WORK INSTRUCTIONS:
Copy each line of the records that includes "eslint".

EXTRACTED MATERIAL:
━━━━━━
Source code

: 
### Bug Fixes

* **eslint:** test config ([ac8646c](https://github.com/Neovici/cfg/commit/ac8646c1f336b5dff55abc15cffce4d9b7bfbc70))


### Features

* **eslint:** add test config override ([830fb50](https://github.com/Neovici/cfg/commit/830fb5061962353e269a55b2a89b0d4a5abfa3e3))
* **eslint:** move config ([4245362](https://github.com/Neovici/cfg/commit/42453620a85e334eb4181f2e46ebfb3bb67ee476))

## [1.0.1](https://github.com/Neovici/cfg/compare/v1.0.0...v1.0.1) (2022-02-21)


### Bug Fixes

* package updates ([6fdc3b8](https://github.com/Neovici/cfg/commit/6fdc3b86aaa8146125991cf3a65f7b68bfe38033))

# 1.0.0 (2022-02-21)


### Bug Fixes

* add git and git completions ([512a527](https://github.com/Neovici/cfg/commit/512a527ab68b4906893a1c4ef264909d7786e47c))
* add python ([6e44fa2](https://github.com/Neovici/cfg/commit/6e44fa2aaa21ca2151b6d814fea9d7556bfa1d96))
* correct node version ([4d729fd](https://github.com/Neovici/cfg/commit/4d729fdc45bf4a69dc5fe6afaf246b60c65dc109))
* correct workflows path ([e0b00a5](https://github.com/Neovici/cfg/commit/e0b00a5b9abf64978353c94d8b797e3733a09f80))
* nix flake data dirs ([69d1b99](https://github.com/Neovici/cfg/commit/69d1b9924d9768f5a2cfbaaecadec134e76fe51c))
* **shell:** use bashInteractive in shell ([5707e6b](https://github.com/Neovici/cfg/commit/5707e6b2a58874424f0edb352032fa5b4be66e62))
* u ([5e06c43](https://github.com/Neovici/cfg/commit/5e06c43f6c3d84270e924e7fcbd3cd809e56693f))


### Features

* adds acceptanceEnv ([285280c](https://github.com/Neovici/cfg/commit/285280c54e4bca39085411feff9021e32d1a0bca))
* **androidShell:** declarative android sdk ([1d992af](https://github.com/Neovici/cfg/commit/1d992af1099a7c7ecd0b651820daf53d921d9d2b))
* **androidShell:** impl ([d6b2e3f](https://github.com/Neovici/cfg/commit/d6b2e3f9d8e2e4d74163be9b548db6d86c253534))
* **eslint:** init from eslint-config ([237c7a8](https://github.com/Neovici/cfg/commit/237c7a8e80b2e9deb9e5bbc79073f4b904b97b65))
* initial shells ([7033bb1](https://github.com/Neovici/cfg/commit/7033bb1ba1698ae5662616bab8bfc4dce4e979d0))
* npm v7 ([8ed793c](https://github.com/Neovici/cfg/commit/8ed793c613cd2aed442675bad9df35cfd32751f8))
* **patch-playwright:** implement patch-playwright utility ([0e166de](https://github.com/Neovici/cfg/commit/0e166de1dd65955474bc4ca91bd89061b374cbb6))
━━━━━━
YOUR RESPONSE:
* **eslint:** test config ([ac8646c](https://github.com/Neovici/cfg/commit/ac8646c1f336b5dff55abc15cffce4d9b7bfbc70))
* **eslint:** add test config override ([830fb50](https://github.com/Neovici/cfg/commit/830fb5061962353e269a55b2a89b0d4a5abfa3e3))
* **eslint:** move config ([4245362](https://github.com/Neovici/cfg/commit/42453620a85e334eb4181f2e46ebfb3bb67ee476))
* **eslint:** init from eslint-config ([237c7a8](https://github.com/Neovici/cfg/commit/237c7a8e80b2e9deb9e5bbc79073f4b904b97b65))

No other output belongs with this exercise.